This is the official PyTorch implementation for SupeRGB-D: Zero-shot Instance Segmentation in Cluttered Indoor Environments, IEEE RAL paper.
In this work, we explore zero-shot instance segmentation (ZSIS) from RGB-D data to identify unseen objects in a semantic category-agnostic manner. We introduce a zero-shot split for Tabletop Objects Dataset (TOD-Z) to enable this study and present a method that uses annotated objects to learn the ``objectness'' of pixels and generalize to unseen object categories in cluttered indoor environments.
Our method, SupeRGB-D, groups pixels into small patches based on geometric cues and learns to merge the patches in a deep agglomerative clustering fashion. An overview of our method is illustrated here:
- Python environment using env.yml.
git clone https://github.com/evinpinar/supergb-d.git
cd supergb-d
conda env create --file env.yml
conda activate supergbd
- Install the TOD dataset from original repo and the TOD-Z ids from here. Preprocess the data to extract superpixels, training features and generate the ground truth. Fix the datapaths according to your local configuration.

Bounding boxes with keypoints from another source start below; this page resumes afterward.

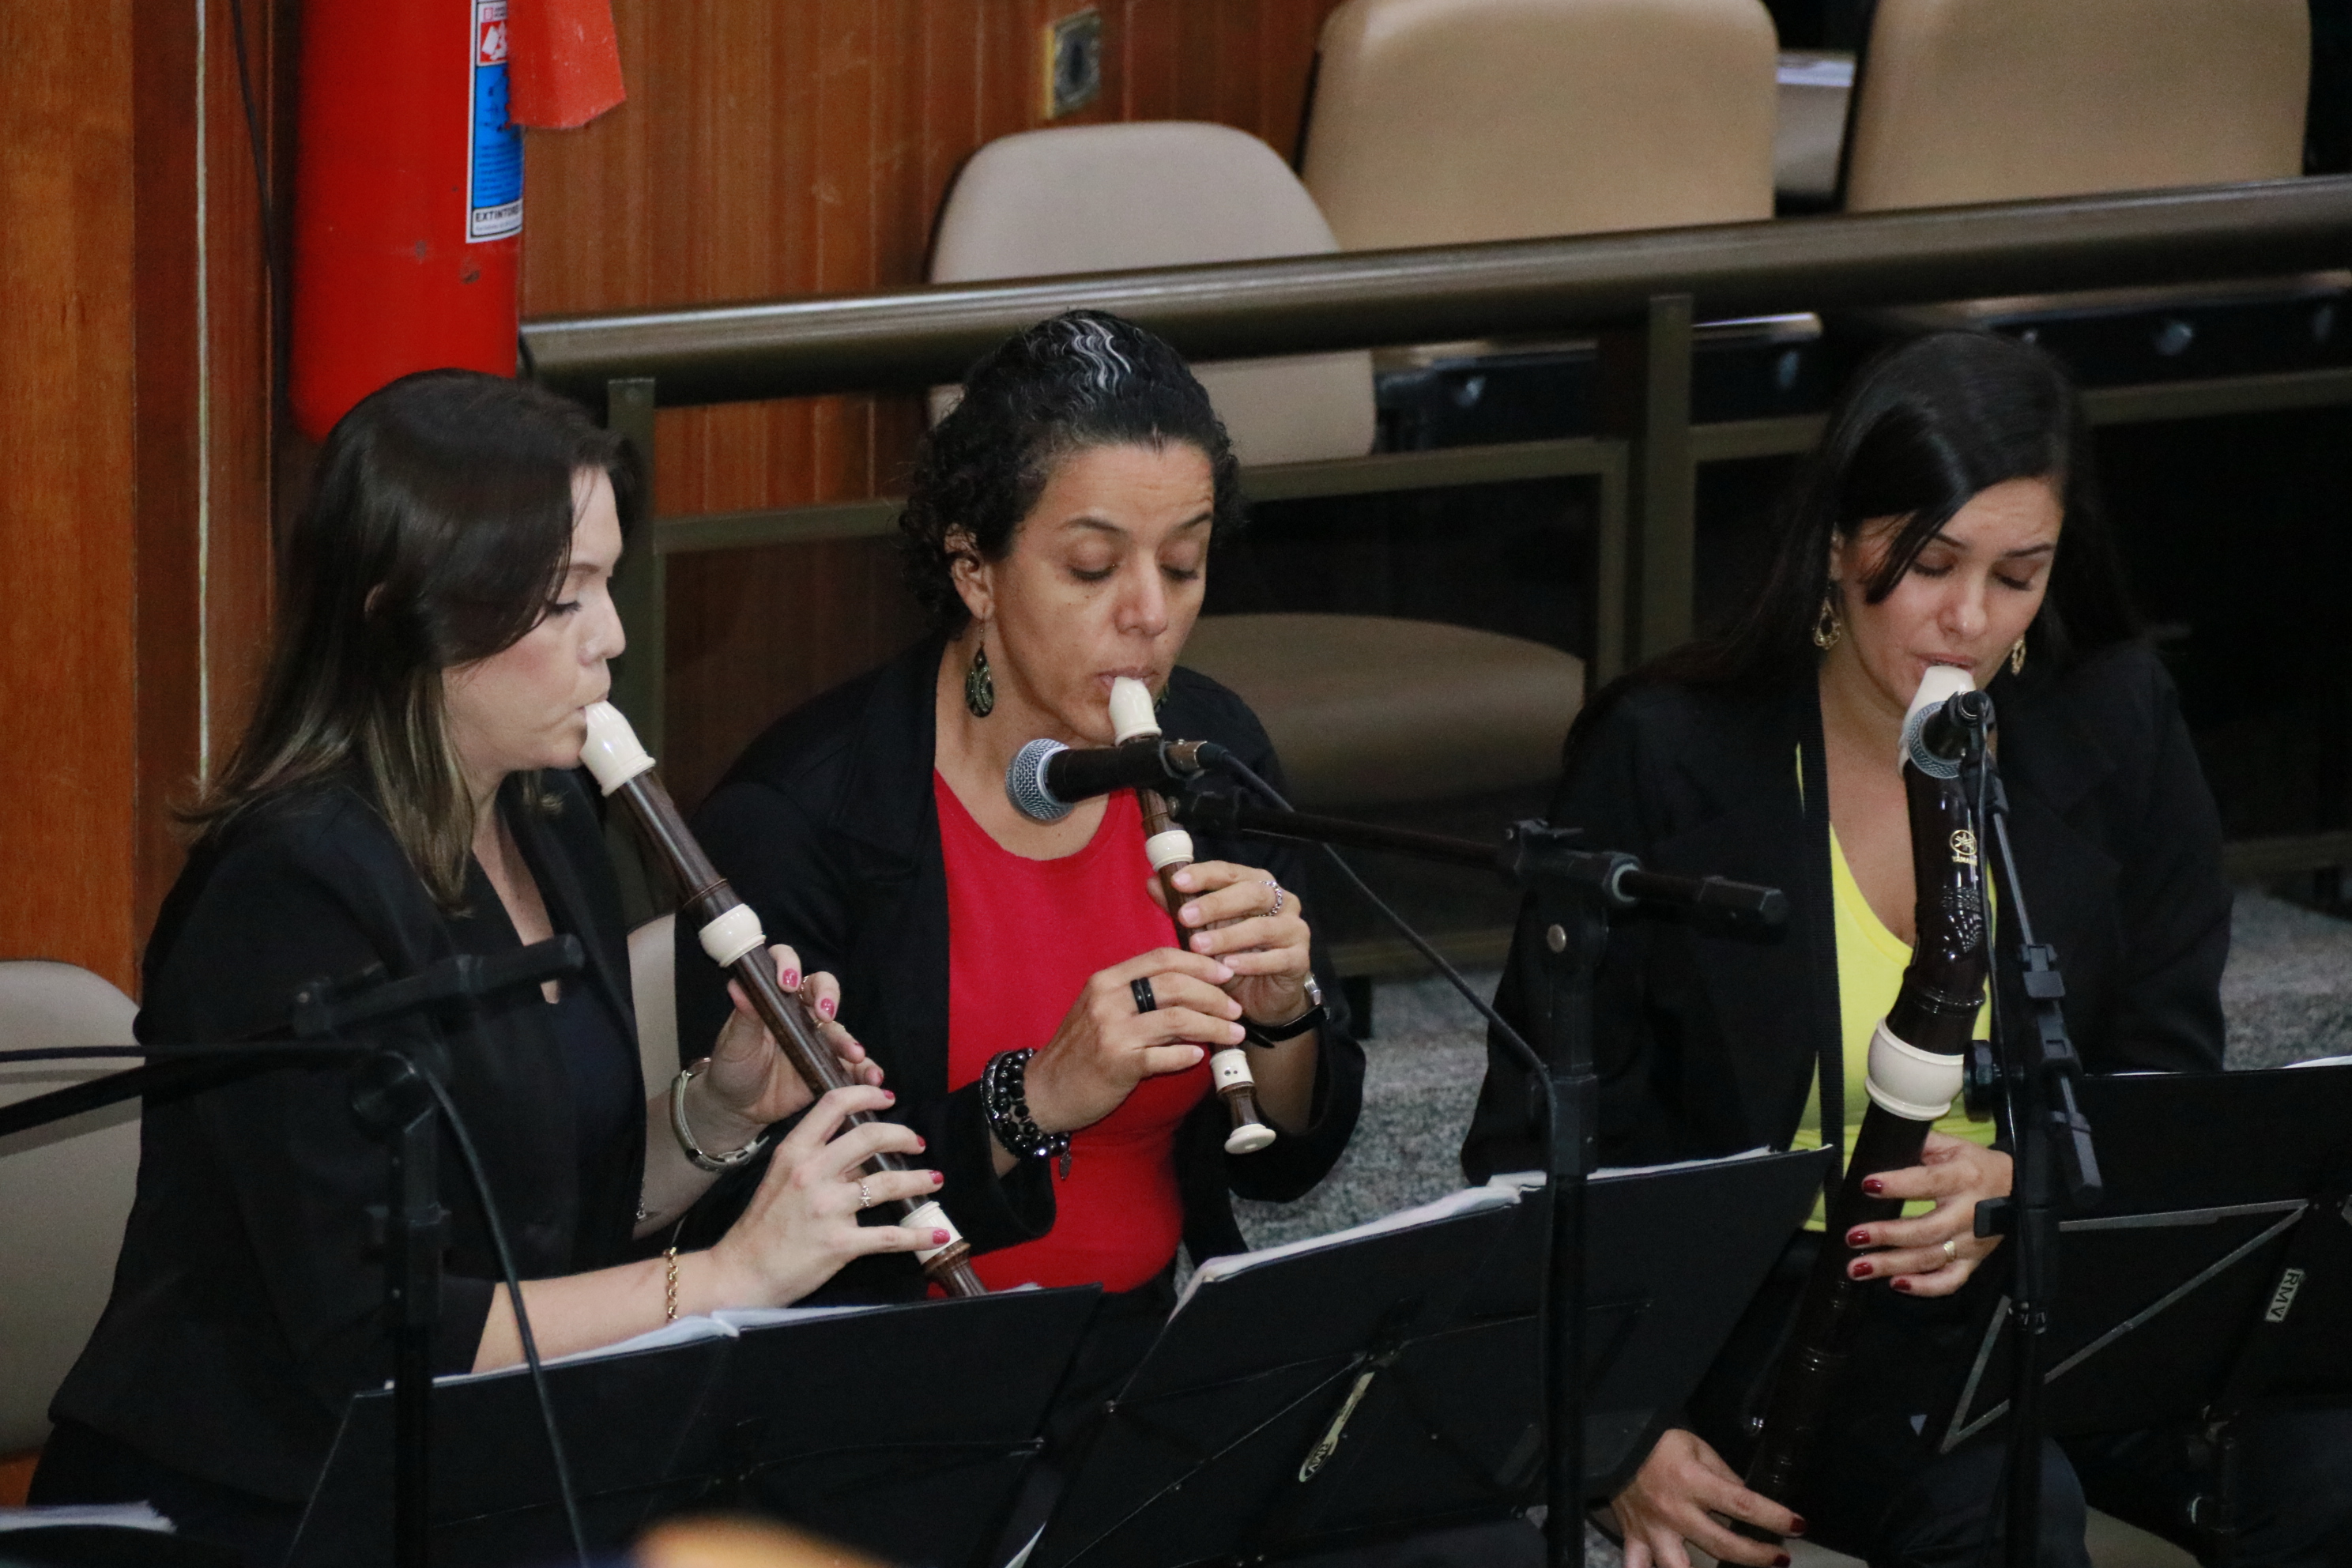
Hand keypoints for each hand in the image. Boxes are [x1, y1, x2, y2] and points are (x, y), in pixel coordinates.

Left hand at [697, 945, 880, 1142]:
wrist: (739, 1107)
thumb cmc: (733, 1066)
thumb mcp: (734, 1043)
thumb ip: (743, 1016)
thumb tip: (738, 986)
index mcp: (774, 998)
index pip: (786, 966)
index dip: (789, 965)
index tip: (787, 984)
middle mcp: (799, 1012)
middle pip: (822, 989)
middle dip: (829, 996)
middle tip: (826, 1014)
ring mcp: (817, 1039)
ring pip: (840, 1030)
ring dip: (850, 1041)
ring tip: (854, 1055)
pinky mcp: (829, 1065)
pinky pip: (852, 1065)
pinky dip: (865, 1070)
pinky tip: (872, 1078)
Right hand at [704, 1085, 942, 1306]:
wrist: (741, 1273)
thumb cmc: (761, 1226)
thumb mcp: (780, 1178)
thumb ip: (816, 1159)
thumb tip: (859, 1151)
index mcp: (794, 1152)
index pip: (833, 1105)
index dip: (866, 1096)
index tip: (887, 1098)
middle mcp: (811, 1174)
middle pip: (870, 1137)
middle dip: (902, 1136)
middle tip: (917, 1142)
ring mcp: (826, 1209)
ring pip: (887, 1184)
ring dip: (918, 1180)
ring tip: (935, 1180)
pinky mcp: (839, 1243)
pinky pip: (889, 1236)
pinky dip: (918, 1235)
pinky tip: (936, 1233)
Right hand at [1020, 949, 1241, 1137]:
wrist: (1043, 1091)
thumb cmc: (1079, 1050)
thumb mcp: (1100, 1010)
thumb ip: (1136, 995)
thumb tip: (1189, 988)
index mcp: (1106, 981)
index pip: (1161, 958)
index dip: (1199, 963)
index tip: (1223, 973)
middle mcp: (1108, 1001)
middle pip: (1175, 986)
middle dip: (1214, 996)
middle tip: (1236, 1008)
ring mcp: (1112, 1032)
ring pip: (1178, 1019)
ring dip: (1213, 1026)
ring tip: (1233, 1034)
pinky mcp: (1117, 1064)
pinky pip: (1164, 1055)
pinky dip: (1187, 1055)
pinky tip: (1200, 1056)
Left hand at [1155, 861, 1313, 1029]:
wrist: (1262, 997)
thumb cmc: (1232, 955)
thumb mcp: (1204, 929)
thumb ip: (1182, 906)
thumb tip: (1153, 881)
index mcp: (1256, 885)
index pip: (1231, 872)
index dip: (1204, 875)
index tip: (1177, 882)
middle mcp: (1282, 901)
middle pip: (1252, 893)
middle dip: (1216, 904)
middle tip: (1185, 917)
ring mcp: (1294, 929)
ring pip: (1264, 927)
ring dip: (1228, 936)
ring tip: (1199, 946)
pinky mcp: (1300, 959)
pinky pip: (1278, 958)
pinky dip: (1252, 962)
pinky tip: (1228, 967)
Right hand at [1613, 1428, 1802, 1567]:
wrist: (1612, 1442)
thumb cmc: (1659, 1442)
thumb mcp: (1697, 1447)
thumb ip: (1723, 1475)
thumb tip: (1748, 1500)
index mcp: (1694, 1482)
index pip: (1743, 1504)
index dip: (1775, 1517)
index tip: (1798, 1525)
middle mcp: (1676, 1512)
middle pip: (1722, 1545)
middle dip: (1757, 1556)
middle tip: (1781, 1559)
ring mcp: (1654, 1530)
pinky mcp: (1634, 1537)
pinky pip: (1636, 1567)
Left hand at [1843, 1132, 2011, 1295]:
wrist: (2019, 1190)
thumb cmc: (1976, 1165)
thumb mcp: (1953, 1146)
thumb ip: (1921, 1144)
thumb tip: (1886, 1142)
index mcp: (1963, 1177)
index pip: (1928, 1182)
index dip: (1898, 1185)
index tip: (1867, 1186)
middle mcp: (1968, 1213)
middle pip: (1926, 1230)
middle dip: (1887, 1235)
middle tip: (1852, 1237)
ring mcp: (1972, 1242)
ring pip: (1931, 1258)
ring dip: (1893, 1265)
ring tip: (1858, 1267)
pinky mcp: (1975, 1261)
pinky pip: (1950, 1281)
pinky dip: (1924, 1287)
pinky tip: (1897, 1284)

python data/preprocess_data_full.py # set up the number of threads according to your cpu
# optionally, you can also only run data/process.py for single thread.

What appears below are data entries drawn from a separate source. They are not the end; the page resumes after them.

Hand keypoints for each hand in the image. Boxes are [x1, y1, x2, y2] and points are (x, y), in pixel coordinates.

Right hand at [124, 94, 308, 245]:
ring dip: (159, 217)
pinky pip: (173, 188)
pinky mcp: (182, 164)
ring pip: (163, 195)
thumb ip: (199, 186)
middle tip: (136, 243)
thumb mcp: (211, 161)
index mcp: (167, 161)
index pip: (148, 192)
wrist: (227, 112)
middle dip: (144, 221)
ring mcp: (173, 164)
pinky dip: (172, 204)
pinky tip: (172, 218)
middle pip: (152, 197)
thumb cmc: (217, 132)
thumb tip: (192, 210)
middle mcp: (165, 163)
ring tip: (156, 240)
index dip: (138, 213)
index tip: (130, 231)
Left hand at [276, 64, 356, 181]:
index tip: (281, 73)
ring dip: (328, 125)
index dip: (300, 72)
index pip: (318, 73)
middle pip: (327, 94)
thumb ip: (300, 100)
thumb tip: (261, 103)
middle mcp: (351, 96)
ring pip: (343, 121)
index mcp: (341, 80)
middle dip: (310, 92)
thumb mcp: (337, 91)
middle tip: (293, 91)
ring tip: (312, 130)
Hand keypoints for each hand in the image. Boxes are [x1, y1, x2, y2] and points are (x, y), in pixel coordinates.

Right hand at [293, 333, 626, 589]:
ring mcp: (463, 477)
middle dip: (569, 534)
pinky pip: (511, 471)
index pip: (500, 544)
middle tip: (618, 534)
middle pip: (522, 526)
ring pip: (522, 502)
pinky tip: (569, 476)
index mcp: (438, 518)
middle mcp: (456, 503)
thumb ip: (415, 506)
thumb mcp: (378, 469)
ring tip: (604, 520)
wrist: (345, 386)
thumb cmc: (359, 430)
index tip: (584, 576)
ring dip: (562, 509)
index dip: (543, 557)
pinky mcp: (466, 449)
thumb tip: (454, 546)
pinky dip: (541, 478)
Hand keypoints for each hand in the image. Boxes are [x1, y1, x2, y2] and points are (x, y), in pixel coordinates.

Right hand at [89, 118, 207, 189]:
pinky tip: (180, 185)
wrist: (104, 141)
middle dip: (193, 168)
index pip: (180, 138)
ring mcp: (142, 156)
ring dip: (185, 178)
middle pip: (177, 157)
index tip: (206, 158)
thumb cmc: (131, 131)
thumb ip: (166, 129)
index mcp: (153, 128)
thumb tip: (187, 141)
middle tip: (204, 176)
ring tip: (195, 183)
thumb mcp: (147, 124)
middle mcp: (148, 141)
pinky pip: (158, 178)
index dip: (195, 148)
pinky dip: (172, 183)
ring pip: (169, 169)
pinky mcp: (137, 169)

- Train the merger network.
python src/model_train.py --cfg configs/run_local.yaml
- Test the trained model.
python src/model_eval.py --cfg configs/run_local.yaml
An example checkpoint is provided here which is based on 128 super-pixels and trained without DINO features.

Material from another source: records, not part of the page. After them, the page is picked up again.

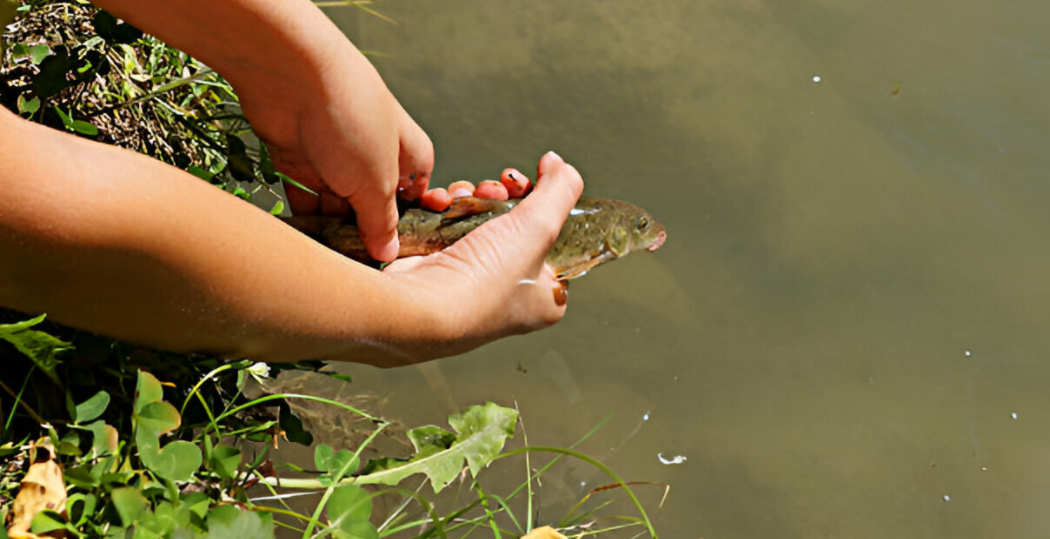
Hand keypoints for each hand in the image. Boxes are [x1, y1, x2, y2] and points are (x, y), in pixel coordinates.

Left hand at [235, 44, 432, 261]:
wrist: (292, 76)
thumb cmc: (351, 118)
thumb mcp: (375, 182)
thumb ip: (381, 222)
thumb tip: (388, 253)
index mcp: (408, 154)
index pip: (414, 197)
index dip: (406, 226)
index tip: (396, 257)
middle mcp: (373, 155)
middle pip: (372, 206)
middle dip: (365, 233)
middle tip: (359, 267)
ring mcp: (335, 157)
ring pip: (337, 206)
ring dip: (333, 230)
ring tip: (330, 263)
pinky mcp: (300, 158)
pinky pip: (304, 197)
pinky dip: (304, 219)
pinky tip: (304, 244)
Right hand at [382, 152, 583, 357]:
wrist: (417, 305)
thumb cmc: (484, 283)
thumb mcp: (540, 228)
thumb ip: (560, 190)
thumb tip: (560, 164)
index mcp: (544, 296)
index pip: (556, 240)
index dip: (544, 207)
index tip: (531, 187)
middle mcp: (509, 291)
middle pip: (516, 223)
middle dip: (502, 196)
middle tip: (496, 190)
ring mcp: (471, 280)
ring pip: (479, 219)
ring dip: (471, 198)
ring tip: (465, 197)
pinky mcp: (438, 266)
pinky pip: (447, 223)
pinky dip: (443, 207)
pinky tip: (440, 203)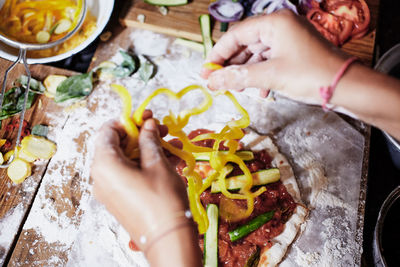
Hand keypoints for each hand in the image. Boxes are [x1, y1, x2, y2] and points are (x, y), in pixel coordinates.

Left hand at [91, 117, 188, 248]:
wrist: (167, 239)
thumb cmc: (162, 199)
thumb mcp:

If you find this code helpful, please consider citing:
@ARTICLE{ornek23,
author={{\"O}rnek, Evin P{\i}nar and Krishnan, Aravindhan K and Gayaka, Shreekant and Kuo, Cheng-Hao and Sen, Arnie and Navab, Nassir and Tombari, Federico},
journal={IEEE Robotics and Automation Letters},
title={SupeRGB-D: Zero-Shot Instance Segmentation in Cluttered Indoor Environments},
year={2023},
volume={8},
number={6},
pages={3709-3716},
doi={10.1109/LRA.2023.3271527}}
This repository contains code parts that are based on UOIS-Net and Davis-2017. We thank the authors for making their code available.